■ **DATA SECTION**
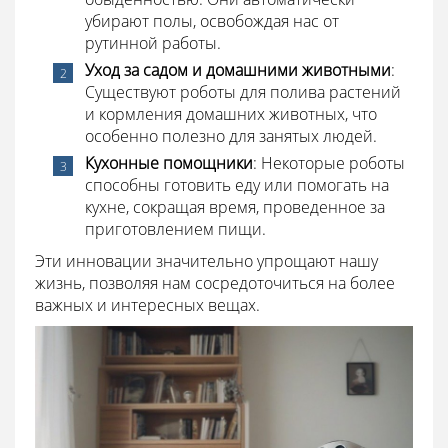
убирают полы, освобождая нас от
рутинной работы.
Уход за садом и домашними животными
:
Существуют роботы для полива растений
и кормления домашних животных, что
особенно полезно для занятых людей.
Кухонные помощники
: Некоторые роботы
способны готовить еду или помогать на
кухне, сокращая время, проведенное за
приготовлением пищи.
Эти инновации значительно упрощают нашу
жизнь, позволяя нам сосредоточиться на более
важных и интересных вещах.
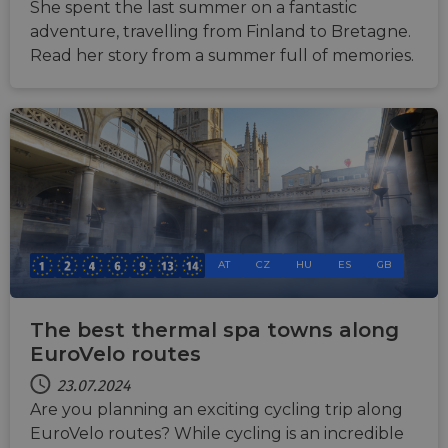
She spent the last summer on a fantastic
adventure, travelling from Finland to Bretagne.
Read her story from a summer full of memories.
AT
CZ
HU
ES
GB
The best thermal spa towns along
EuroVelo routes
23.07.2024
Are you planning an exciting cycling trip along
EuroVelo routes? While cycling is an incredible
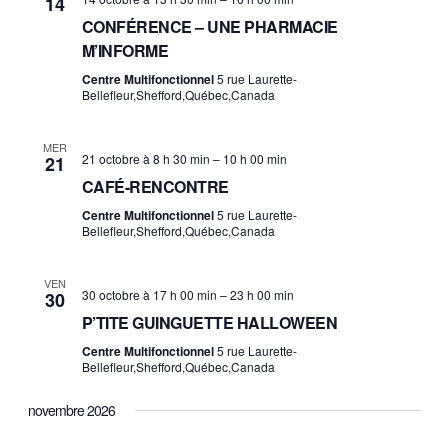
14
a
CONFÉRENCE – UNE PHARMACIE
v
M’INFORME
Centre Multifonctionnel
5 rue Laurette-
i
Bellefleur,Shefford,Québec,Canada
g
MER
21 octobre à 8 h 30 min
–
10 h 00 min
21
a
CAFÉ-RENCONTRE
t
Centre Multifonctionnel
5 rue Laurette-
Bellefleur,Shefford,Québec,Canada
i
o
VEN
30 octobre à 17 h 00 min
–
23 h 00 min
30
n
P’TITE GUINGUETTE HALLOWEEN
Centre Multifonctionnel
5 rue Laurette-
Bellefleur,Shefford,Québec,Canada
novembre 2026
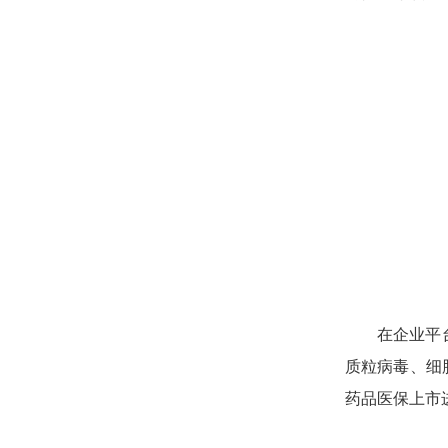
在企业平
质粒病毒、细
药品医保上市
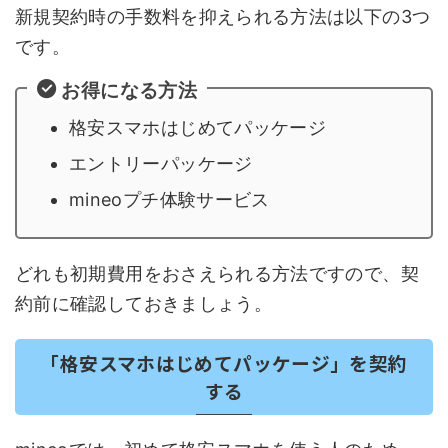
新規契約時の手数料を抑えられる方法は以下の3つ
です。
お得になる方法
格安スマホはじめてパッケージ
エントリーパッケージ
mineoプチ体験サービス
どれも初期費用をおさえられる方法ですので、契
約前に確認しておきましょう。
「格安スマホはじめてパッケージ」を契約
する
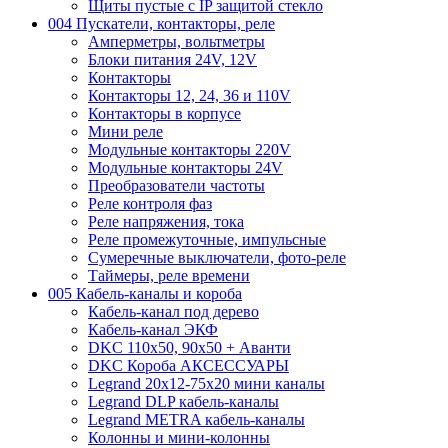
Щиты пустые с IP защитой стекло
004 Пускатели, контакторы, реле
Амперметры, вольтметры
Блоки питания 24V, 12V
Контакторы
Контакторы 12, 24, 36 и 110V
Контакторы в корпусе
Мини реле
Модульные контакторы 220V
Модульные контакторы 24V
Преобразователи частоты
Реле контроля фаз
Реле напряжения, тока
Реле промежуточные, импульсные
Сумеречные выключатели, фото-реле
Таймеры, реле времени
005 Кабель-каналы и короба
Кабель-канал под дерево
Кабель-канал ЭКФ
DKC 110х50, 90х50 + Аванти
DKC Короба АКСЕССУАРЫ
Legrand 20х12-75х20 мини каналы
Legrand DLP кабель-каналы
Legrand METRA кабель-каналы
Колонны и мини-колонны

■ **ACTIVITY**
Give again the part of the entries from their start through the line containing "важных и интересных вещах.", substituting "машины" for "роботы" and changing nothing else. Leave the pictures out of your answer.

■ **EXPECTED ANSWER**
убирают полы, освобождая нас от
рутинной работы.
Уход за садом и домашними животными
:
Существуют машины для полива растений
и кормления домашних животных, что
особенно полезно для занятых людей.
Кухонные помощники
: Некоторые машины
способны готовить еду или помогать на
кухне, сокращая время, проведенное за
приготовлением пищи.
Эти инновации значительно упрощают нашу
жизнь, позволяя нам сосредоточиться на более
важных и интересных вещах.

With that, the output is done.